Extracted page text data
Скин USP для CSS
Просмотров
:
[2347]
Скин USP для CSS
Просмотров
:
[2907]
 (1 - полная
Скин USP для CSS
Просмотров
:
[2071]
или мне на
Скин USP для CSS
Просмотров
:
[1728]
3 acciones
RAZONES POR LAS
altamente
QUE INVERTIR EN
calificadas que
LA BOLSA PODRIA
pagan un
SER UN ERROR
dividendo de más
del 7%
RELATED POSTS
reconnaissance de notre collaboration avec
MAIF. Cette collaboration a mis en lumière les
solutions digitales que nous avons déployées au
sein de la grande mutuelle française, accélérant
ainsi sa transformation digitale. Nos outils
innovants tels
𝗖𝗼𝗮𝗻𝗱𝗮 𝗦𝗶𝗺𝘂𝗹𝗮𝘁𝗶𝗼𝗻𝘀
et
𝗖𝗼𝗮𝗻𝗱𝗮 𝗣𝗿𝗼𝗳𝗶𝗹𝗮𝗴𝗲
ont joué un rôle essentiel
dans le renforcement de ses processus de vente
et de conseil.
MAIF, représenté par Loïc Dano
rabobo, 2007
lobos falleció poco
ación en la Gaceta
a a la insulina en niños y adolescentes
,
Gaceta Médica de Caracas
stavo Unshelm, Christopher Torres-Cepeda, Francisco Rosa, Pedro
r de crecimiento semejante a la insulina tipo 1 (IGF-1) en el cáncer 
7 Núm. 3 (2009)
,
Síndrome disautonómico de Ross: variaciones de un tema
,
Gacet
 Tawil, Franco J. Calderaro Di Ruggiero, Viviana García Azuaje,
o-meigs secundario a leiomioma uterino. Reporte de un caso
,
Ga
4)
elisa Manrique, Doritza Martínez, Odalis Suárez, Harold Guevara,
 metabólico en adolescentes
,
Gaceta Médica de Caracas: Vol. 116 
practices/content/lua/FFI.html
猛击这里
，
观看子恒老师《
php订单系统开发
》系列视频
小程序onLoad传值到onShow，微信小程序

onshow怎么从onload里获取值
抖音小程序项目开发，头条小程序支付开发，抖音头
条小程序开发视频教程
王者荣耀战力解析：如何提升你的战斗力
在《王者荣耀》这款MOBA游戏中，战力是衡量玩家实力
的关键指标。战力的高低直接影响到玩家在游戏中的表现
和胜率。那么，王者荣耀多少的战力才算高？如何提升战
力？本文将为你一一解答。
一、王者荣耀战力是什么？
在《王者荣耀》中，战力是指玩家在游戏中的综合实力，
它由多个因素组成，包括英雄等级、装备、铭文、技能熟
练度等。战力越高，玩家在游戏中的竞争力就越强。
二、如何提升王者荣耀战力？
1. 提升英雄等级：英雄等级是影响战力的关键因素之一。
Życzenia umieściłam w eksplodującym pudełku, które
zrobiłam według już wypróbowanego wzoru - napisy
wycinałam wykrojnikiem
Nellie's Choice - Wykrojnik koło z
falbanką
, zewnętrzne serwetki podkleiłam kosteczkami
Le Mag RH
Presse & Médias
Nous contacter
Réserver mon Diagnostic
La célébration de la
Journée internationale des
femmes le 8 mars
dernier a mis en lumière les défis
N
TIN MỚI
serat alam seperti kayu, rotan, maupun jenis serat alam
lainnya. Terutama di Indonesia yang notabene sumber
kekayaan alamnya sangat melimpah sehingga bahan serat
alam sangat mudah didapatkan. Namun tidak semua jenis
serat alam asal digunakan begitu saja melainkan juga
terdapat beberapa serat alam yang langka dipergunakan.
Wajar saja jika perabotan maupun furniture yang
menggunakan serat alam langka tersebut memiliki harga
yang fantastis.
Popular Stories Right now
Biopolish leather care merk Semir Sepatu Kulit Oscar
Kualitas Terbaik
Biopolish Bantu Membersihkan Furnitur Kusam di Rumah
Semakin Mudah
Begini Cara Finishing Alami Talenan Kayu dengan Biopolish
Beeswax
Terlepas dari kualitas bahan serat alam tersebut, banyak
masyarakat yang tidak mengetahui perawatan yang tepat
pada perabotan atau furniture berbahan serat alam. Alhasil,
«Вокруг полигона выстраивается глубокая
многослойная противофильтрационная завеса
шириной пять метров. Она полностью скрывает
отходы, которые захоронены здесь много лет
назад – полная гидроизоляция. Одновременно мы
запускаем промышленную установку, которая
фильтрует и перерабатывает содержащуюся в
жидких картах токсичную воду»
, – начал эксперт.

-- WHAT THE TASK ASKS --
Please retype the top of the data exactly, down to and including the line that holds "innovants tels", and nothing further.

-- RESPONSE TO THIS EXERCISE --
Скин USP для CSS
Просмотров
:
[2347]
Скин USP для CSS
Просмотров
:
[2907]
 (1 - полная
Скин USP для CSS
Просмотров
:
[2071]
или мне на
Скин USP для CSS
Просмотров
:
[1728]
3 acciones
RAZONES POR LAS
altamente
QUE INVERTIR EN
calificadas que
LA BOLSA PODRIA
pagan un
SER UN ERROR
dividendo de más
del 7%
RELATED POSTS
reconnaissance de notre collaboration avec
MAIF. Cette collaboration a mis en lumière les
solutions digitales que nous avons déployées au
sein de la grande mutuelle française, accélérant
ainsi sa transformation digitale. Nos outils
innovants tels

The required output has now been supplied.